明惠上人にとっては、夢は現実の精神世界の延長であり、実経験2010/04/21 23:19

 日本霊異記が新調古典集成本しかないので、文庫本を求めに三宮のジュンク堂に出かけた。

 講談社学術文庫しかなくて、値段も高いので止めた。

 換わりに岩波文庫の明惠上人集を買ってしまった。(もう給料日前でお金がないのに)

 TV番組「法然を語る」で、法然のライバルとして登場したあの明惠上人である。

 前半は、明惠上人の歌集で、これも独特の感性があって、栂尾の四季の風景が描けており面白い。松林を詠んだ和歌等は、おうぶの里の松林を彷彿とさせるものもあり、共感出来た。

 さすがにお坊さんだけあって涼しげな歌が多く、釈経歌等の抹香臭い歌は案外少ない。

 後半の「明惠上人夢記」が、傑作で実に面白い。この人は、夢の世界も現実の世界も同様の価値観で事実として認識しているので、同じ視点で日記に書いている。

 すなわち子規の日記では、日常体験やあの六尺の病室から現実視したことや友人から聞いたことしか日記には記述しておらず、夢の話は殆どないのでは。

 漱石の夢十夜は文学作品で、かれは、創作イメージとして、夢を感じている。

 でも明惠上人にとっては、夢は現実の精神世界の延長であり、実経験なので、それだけ日記に書いている重みもある。
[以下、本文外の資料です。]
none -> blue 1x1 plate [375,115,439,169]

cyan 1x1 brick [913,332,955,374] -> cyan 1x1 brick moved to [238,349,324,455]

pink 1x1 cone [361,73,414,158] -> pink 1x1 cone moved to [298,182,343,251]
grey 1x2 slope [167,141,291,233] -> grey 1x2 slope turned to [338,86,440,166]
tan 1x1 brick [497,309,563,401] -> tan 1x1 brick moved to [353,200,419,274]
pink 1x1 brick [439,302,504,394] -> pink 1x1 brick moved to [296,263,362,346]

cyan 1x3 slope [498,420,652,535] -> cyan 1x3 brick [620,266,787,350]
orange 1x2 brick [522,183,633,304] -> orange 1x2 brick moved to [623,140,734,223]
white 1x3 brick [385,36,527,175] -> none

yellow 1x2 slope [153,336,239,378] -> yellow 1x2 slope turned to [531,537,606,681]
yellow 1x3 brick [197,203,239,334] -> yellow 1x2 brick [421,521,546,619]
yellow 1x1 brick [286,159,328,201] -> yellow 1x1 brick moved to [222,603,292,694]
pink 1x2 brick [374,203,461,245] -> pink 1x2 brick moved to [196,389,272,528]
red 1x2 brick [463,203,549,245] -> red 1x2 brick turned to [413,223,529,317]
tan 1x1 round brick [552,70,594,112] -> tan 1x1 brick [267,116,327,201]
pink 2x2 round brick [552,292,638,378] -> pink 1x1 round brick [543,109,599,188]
 中世文化人にとって、「夢」の位置づけは現代人よりもずっと大きい。それは、フロイト的な価値観ではなく、「潜在意識」ではなくて、「顕在意識」として把握される。

 「感得」とは単なるスピリチュアルな体験ではなくて、実際経験と同じ意味合いを持っている。

 藤原定家も夢の歌を良く詠んでいる。中世人にとって、夢は、現実的なものの一部であったのだ。

 法然上人の場合も絵伝には、善導の姿をみたとか出てくるが、それは、弟子が伝えたことで、消息文等にみる実際の上人の言動は、夢よりも現実を直視している。

 どちらが中世の文化人として一般的であるか考えると、明惠の方が一般的で法然の方が変わっている。

 現実主義の考えかたは、それだけ時代から突出していた訳。

 石崎入道という人の前にどうゆう訳か海があり、そこに一角獣がいるという夢は素晴らしいと思う。

 僕も家の庭の池が海に変わって、そこに鯨が泳いでいる夢をみたことがある。

 まぁ、いろいろ面白いことが書いてあるので、これから読むのが楽しみだ。